→ **Record excerpts**:
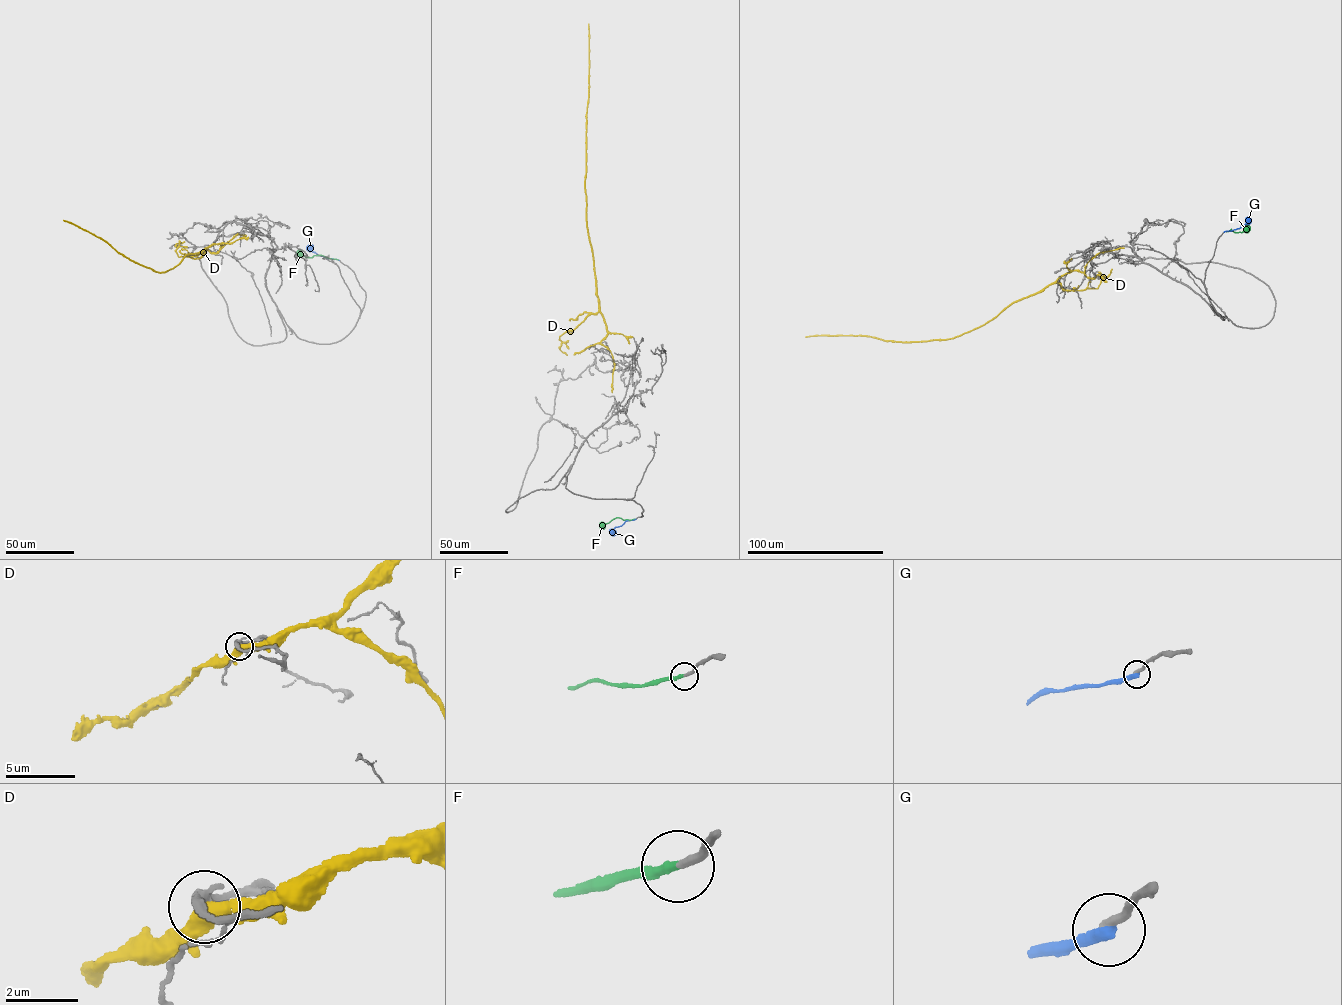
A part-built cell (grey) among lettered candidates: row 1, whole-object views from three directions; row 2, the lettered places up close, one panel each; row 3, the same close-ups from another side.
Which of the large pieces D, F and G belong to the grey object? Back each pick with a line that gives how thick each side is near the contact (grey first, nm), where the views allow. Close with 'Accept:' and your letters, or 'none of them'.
F: Thickness 240 nm (grey) against 240 nm
Accept: F

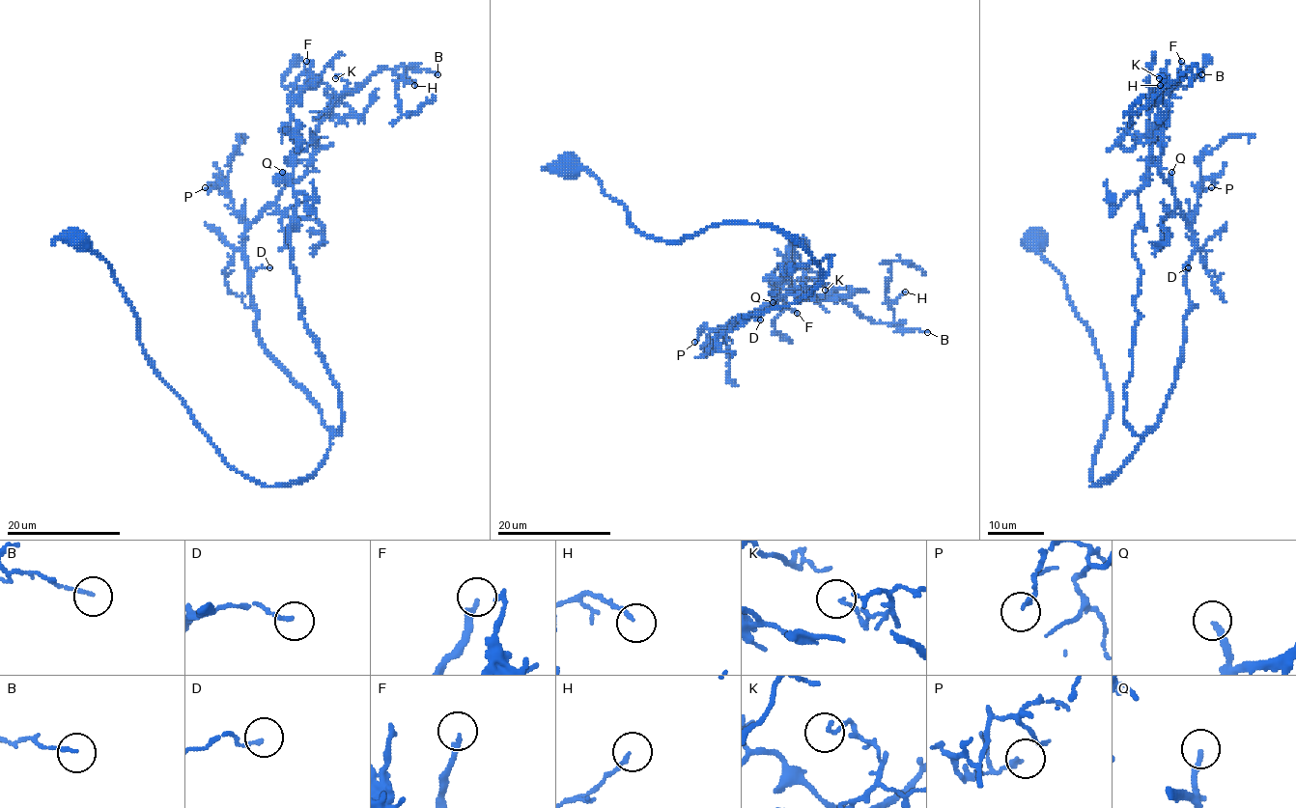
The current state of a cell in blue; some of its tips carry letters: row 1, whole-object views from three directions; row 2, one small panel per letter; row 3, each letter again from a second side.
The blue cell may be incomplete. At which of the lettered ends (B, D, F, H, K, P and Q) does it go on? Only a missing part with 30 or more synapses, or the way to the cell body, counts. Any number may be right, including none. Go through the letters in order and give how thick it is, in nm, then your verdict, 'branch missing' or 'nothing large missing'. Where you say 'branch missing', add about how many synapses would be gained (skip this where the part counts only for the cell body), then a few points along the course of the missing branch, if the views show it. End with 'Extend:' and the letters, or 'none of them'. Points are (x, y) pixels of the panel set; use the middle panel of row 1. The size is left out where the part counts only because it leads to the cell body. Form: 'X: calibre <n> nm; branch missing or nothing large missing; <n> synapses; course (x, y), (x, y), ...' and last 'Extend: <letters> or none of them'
B: calibre 110 nm; nothing large missing
D: calibre 130 nm; nothing large missing
F: calibre 190 nm; branch missing; 60 synapses; course (797, 313), (832, 344), (836, 353), (836, 374), (824, 386), (830, 388), (862, 379), (865, 383), (863, 407)
H: calibre 150 nm; nothing large missing
K: calibre 120 nm; nothing large missing
P: calibre 150 nm; nothing large missing
Q: calibre 200 nm; branch missing; 60 synapses; course (773, 302), (773, 310), (793, 328), (793, 338), (776, 344), (754, 344), (742, 335), (760, 322), (773, 326)
Extend: F, Q

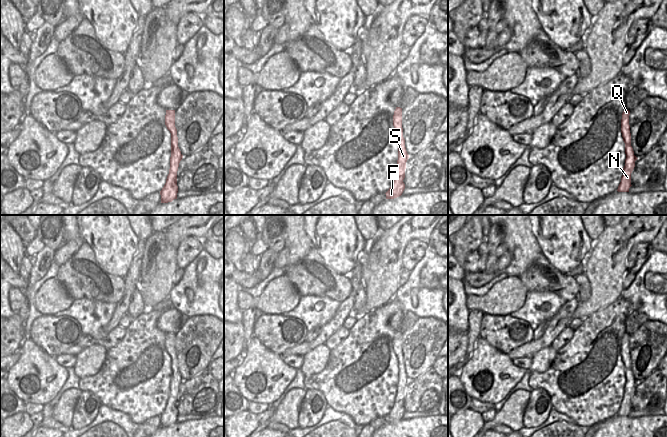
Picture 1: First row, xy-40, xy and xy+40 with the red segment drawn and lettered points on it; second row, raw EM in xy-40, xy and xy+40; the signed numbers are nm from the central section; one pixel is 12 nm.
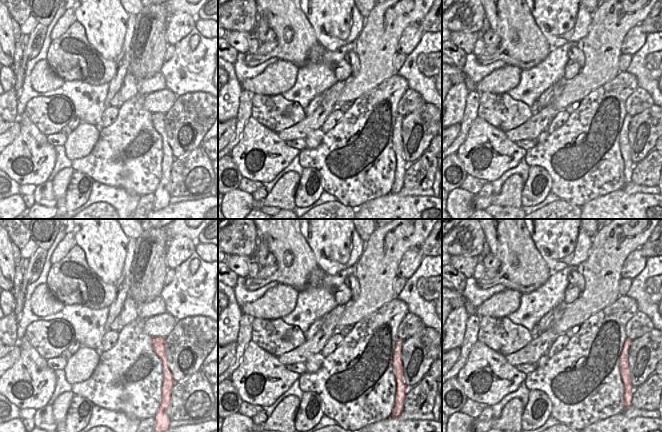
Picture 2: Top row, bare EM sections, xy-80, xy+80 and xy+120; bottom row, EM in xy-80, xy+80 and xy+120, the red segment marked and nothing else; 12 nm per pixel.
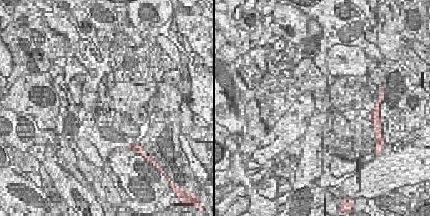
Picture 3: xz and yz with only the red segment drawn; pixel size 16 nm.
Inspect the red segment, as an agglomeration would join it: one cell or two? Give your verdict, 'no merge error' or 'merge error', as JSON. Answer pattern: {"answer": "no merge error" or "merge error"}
{"answer": "no merge error"}

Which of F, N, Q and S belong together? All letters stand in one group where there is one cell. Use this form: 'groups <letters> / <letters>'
groups F N Q S

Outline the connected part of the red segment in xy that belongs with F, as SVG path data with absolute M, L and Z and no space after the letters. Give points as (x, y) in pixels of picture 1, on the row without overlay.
M396 331L394 335L393 350L398 359L398 384L394 405L389 414L385 417L386 423L394 423L401 420L405 413L403 404L405 402L406 386L409 382L409 379L406 375L405 363L403 361L402 332L400 331Z

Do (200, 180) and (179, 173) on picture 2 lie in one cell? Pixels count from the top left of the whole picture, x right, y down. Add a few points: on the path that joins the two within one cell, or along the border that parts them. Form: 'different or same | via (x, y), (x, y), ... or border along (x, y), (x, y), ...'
same | via (195, 178), (189, 173), (184, 173)

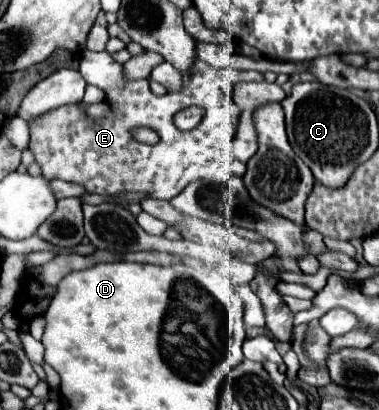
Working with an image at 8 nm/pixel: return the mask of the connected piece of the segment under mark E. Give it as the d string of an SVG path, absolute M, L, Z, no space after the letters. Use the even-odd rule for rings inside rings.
M91 52L91 66L113 66L111 86L102 102L91 106L80 102L55 108L29 122L29 148L33 150L43 176L49 180L59 178L81 184L91 194L119 196L137 192L161 200L171 200L195 180L229 184L231 178L241 178L243 182L246 164L243 163L243 167L227 167L238 166L237 160L221 159L225 154L231 154L231 142L237 134L241 114L233 100L233 84L263 82L261 72L209 70L207 74L193 74L181 94L169 92L165 96L155 96L149 88L149 80L127 82L121 64L107 52ZM193 104L205 108L205 116L195 130L183 132L175 126L173 116ZM139 126L155 130L159 134L159 142L137 142L131 132Z

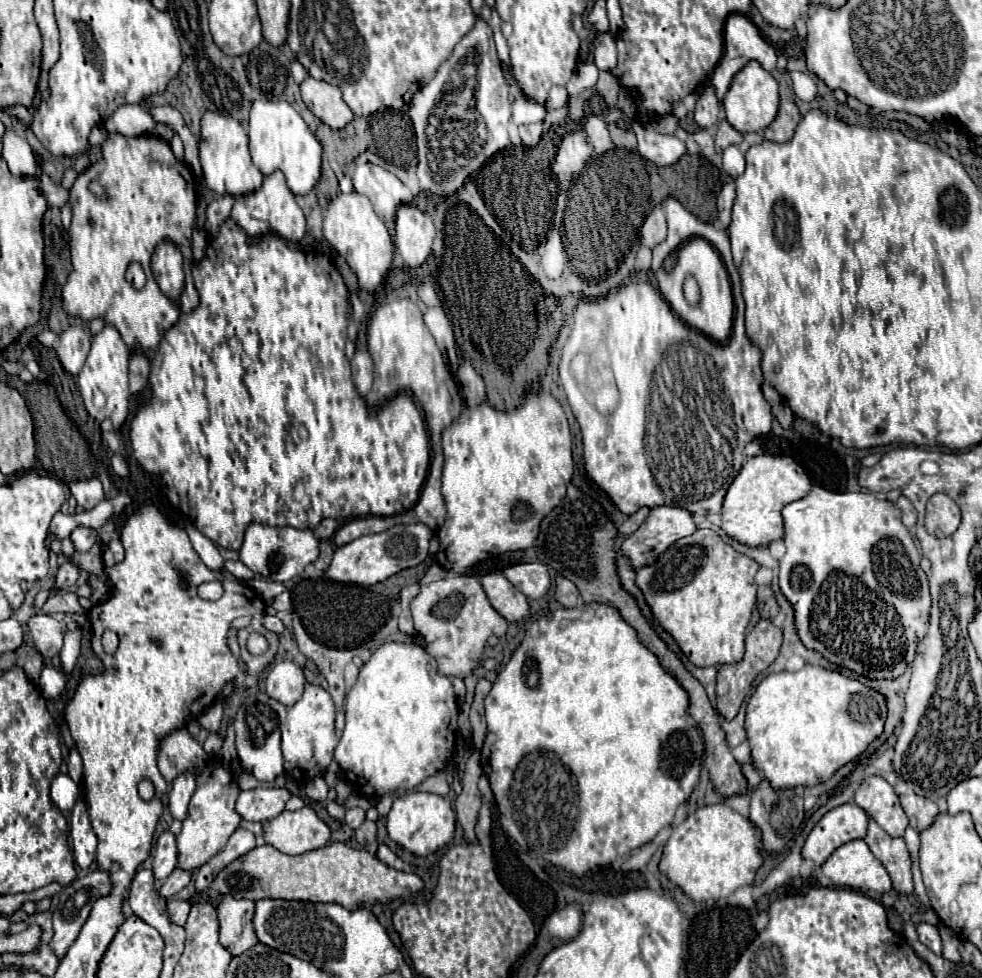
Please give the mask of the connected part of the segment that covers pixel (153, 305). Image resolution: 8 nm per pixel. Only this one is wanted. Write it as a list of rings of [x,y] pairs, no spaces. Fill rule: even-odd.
[[[109,134],[107,140],[101,144],[101,160],[97,160],[93,166],[89,166],[83,174],[77,176],[73,188],[69,190],[69,204],[73,210],[73,220],[69,228],[69,250],[71,250],[71,262],[73,272],[67,278],[67,284],[63,286],[63,310],[69,316],[79,316],[81,320],[95,320],[101,318],[107,326],[115,326],[121,334],[123,342],[133,350],[141,354],[151,354],[157,350],[163,332],[167,332],[179,318],[181,312],[191,312],[199,304],[197,290],[193,286],[191,278],[192,232],[196,219],[195,180],[185,162],[179,162],[171,146],[155,138],[153,134],[143,136],[123,136],[123,134]],[[97,180],[103,190],[105,198],[99,198],[89,192],[89,182]],[[161,240],[173,240],[177,246],[183,246],[183,258],[185,258],[185,288],[183,288],[183,306],[175,308],[175,304],[157,288],[157,282],[151,274],[151,254],[153,248]],[[131,262],[139,262],[145,270],[147,284],[143,290],[135,290],[125,280],[125,270]]]

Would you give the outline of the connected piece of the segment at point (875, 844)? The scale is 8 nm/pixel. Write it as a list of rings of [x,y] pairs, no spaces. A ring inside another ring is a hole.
[[[869,820],[869,830],[865,836],[867,846],[871,848],[871,852],[875,854],[875,858],[879,858],[885,866],[885,870],[891,876],[893,888],[903,894],[909,896],[913,894],[913,874],[911,874],[911,854],[905,846],[903,838],[893,838],[889,836],[875,820]]]

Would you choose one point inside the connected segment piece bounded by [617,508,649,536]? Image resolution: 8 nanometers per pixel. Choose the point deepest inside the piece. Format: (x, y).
(635, 520)

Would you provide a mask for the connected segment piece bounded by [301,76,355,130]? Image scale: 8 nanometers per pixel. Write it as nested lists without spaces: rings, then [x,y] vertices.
[[[307,76],[301,84],[301,96],[307,108],[331,128],[345,128],[355,118],[351,108],[343,102],[339,86]]]

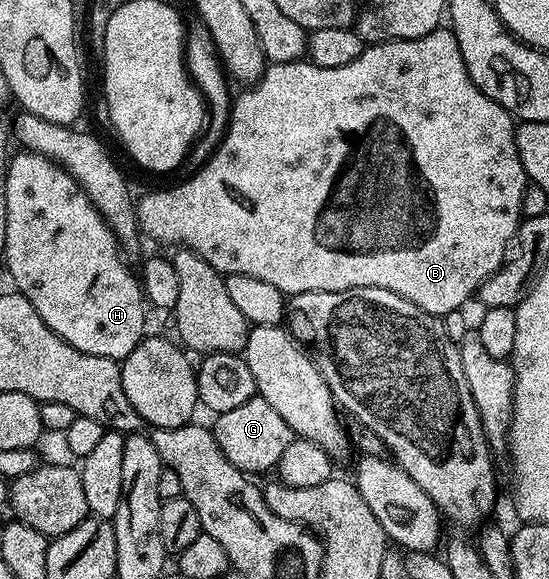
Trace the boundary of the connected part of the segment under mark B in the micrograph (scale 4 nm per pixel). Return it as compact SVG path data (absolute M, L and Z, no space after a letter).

→ **Exercise directions**: Restate word for word every line from the top of the entries above to the line with "The current state", inclusive, and skip any pictures.

→ **Answer below**:
A part-built cell (grey) among lettered candidates: row 1, whole-object views from three directions; row 2, the lettered places up close, one panel each; row 3, the same close-ups from another side.
Which of the large pieces D, F and G belong to the grey object? Back each pick with a line that gives how thick each side is near the contact (grey first, nm), where the views allow. Close with 'Accept:' and your letters, or 'none of them'.
F: Thickness 240 nm (grey) against 240 nm
Accept: F

The current state of a cell in blue; some of its tips carry letters: row 1, whole-object views from three directions; row 2, one small panel per letter; row 3, each letter again from a second side.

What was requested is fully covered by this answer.